According to the High Court the “dominant message” of the advertisements is of crucial importance.
It agreed with the trial judge who decided that “each advertisement had the same dominant message, namely: “Unlimited ADSL2+ for $29.99 per month”. His Honour found that the “ordinary or reasonable consumer taking in only the dominant message would have the impression that the entire cost of the service is $29.99 per month, with no other charges and no obligation to acquire another service”; and the balance of the advertisement which contained that information was not given sufficient prominence to counter the effect of the headline claim”.
The High Court majority said:
” in this case, the advertisements were presented to accentuate the attractive aspect of TPG’s invitation relative to the conditions which were less attractive to potential customers. That consumers might absorb only the general thrust or dominant message was not a consequence of selective attention or an unexpected want of sceptical vigilance on their part; rather, it was an unremarkable consequence of TPG’s advertising strategy. In these circumstances, the primary judge was correct to attribute significance to the “dominant message” presented by TPG’s advertisements. …
It may be accepted that if the hypothetical reasonable consumer is taken to know that ADSL2+ services may be sold as part of a bundle with telephony services, then, if he or she brings that knowledge to bear in a conscious scrutiny of the terms of TPG’s offer, he or she might be less likely to form the impression that the offer was of an ADSL2+ service available without a requirement to take and pay for an additional service from TPG. But the circumstance that many consumers might know that ADSL2+ services are commonly offered as a “bundle” was not apt to defuse the tendency of the advertisements to mislead, especially where the target audience is left only with the general thrust or dominant message after the evanescence of the advertisement.”
In respect of the penalty the High Court majority said:
“General and specific deterrence must play a primary role in assessing the appropriate penalty in cases of calculated contravention of legislation where commercial profit is the driver of the contravening conduct. TPG’s campaign was conducted over approximately 13 months at a cost to TPG of $8.9 million. It generated revenue of approximately $59 million, and an estimated profit of $8 million.

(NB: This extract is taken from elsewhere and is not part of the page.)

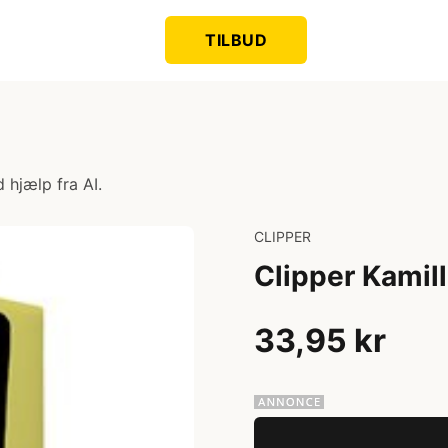
TILBUD
 hjælp fra AI.
CLIPPER
Clipper Kamill
33,95 kr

TPG’s customer base grew from 9,000 to 107,000 during this period, although it cannot be said that this was at the expense of TPG’s competitors….

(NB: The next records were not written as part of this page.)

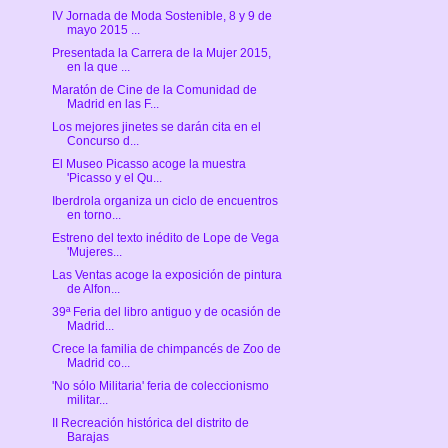
IV Jornada de Moda Sostenible, 8 y 9 de
mayo 2015 ...
Presentada la Carrera de la Mujer 2015,
en la que ...
Maratón de Cine de la Comunidad de
Madrid en las F...
Los mejores jinetes se darán cita en el
Concurso d...
El Museo Picasso acoge la muestra
'Picasso y el Qu...
Iberdrola organiza un ciclo de encuentros
en torno...
Estreno del texto inédito de Lope de Vega
'Mujeres...
Las Ventas acoge la exposición de pintura
de Alfon...
39ª Feria del libro antiguo y de ocasión de
Madrid...
Crece la familia de chimpancés de Zoo de
Madrid co...
'No sólo Militaria' feria de coleccionismo
militar...
II Recreación histórica del distrito de
Barajas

The pecuniary penalty fixed by the primary judge did not exceed that which might reasonably be thought appropriate to serve as a real deterrent both to TPG and to its competitors.”
Although the High Court reached its decision by a 4-1 majority, 3 judges of the Full Court of the Federal Court had reached the opposite result in allowing an appeal from the trial judge who imposed the original $2million penalty.
It is likely that the ACCC will use the principles when examining ads for insurance, banking and energy products.